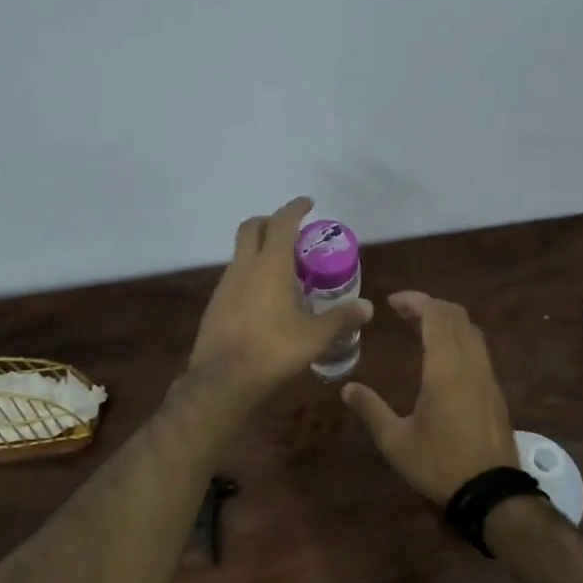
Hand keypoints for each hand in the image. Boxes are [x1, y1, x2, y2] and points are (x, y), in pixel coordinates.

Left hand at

* * *

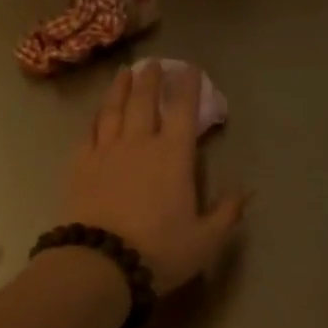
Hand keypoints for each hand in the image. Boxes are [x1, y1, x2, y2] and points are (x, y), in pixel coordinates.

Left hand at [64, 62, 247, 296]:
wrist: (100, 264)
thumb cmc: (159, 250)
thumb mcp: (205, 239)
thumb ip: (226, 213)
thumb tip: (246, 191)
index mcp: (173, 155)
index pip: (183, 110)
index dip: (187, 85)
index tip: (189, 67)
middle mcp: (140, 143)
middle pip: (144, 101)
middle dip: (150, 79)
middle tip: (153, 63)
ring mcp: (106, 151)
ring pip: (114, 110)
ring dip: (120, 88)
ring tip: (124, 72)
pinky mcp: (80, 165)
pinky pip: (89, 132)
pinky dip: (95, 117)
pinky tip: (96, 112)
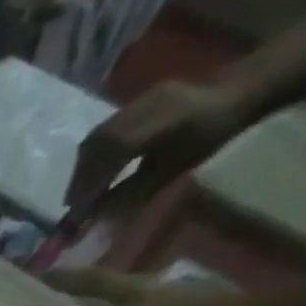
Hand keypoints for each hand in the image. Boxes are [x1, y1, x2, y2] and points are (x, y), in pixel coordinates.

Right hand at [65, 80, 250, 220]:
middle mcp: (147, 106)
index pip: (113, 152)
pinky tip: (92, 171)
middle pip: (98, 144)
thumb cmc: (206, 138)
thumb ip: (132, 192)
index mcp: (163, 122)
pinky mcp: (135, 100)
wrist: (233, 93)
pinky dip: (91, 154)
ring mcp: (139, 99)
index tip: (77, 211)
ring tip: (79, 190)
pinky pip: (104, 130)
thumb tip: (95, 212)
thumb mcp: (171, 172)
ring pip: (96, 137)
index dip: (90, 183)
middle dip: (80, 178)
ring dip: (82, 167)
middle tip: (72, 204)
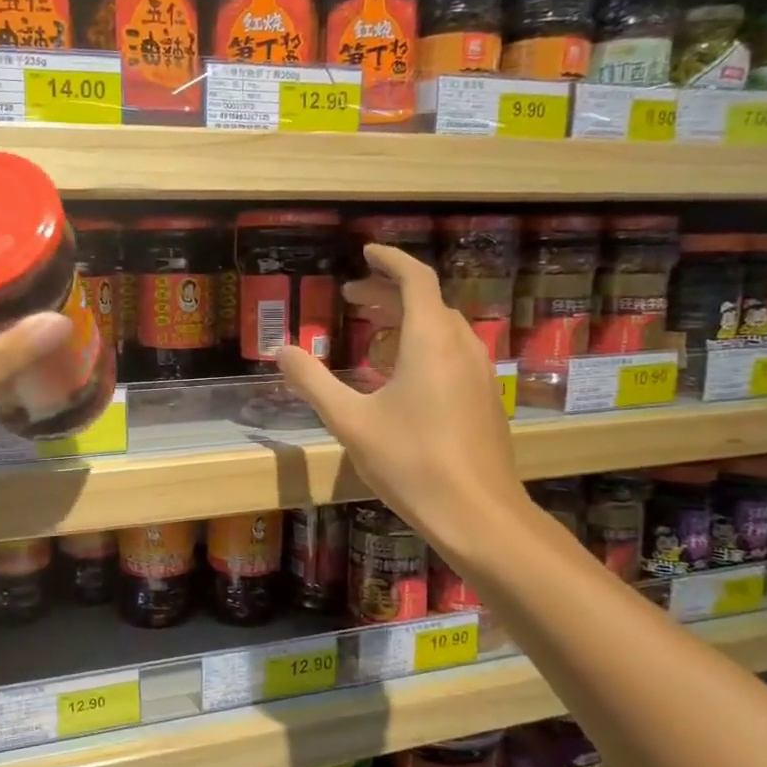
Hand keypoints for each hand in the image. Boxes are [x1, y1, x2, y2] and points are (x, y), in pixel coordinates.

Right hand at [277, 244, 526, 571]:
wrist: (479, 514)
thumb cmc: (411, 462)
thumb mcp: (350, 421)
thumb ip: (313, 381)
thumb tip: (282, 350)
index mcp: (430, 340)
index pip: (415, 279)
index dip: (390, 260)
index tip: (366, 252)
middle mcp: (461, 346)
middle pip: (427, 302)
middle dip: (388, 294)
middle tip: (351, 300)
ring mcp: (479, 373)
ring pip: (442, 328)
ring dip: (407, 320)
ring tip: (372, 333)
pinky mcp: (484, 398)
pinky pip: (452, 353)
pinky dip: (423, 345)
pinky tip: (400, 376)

* * *

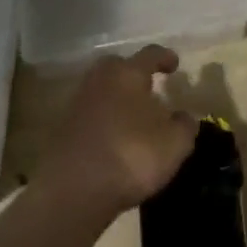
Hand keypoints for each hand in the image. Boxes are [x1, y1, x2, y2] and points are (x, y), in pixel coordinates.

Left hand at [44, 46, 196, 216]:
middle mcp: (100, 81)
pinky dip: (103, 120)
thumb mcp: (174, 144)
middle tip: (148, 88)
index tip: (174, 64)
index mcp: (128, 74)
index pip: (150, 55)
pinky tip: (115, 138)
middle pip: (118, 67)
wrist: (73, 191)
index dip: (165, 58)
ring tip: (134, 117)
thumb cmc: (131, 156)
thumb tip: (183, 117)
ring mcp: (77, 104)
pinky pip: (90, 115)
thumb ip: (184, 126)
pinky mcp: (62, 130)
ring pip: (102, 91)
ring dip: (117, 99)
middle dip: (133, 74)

* [EXERCISE PROMPT]: What are the lines above, starting at the one with "middle pip: (98, 144)" and ending at the one with "index dip: (90, 183)"? Give them again exactly, and only them.

* [RESPONSE]:
middle pip: (98, 144)
thumb cmc: (206, 138)
thumb ip: (132, 192)
index mcp: (163, 122)
pinky mcp: (135, 100)
wrist: (233, 93)
pinky dip: (91, 154)
ring mcp: (139, 99)
index tip: (77, 211)
ring tip: (79, 190)
pinky pip: (104, 130)
thumb tip: (95, 212)
thumb mcp: (171, 172)
ring pip: (96, 137)
index dip: (90, 183)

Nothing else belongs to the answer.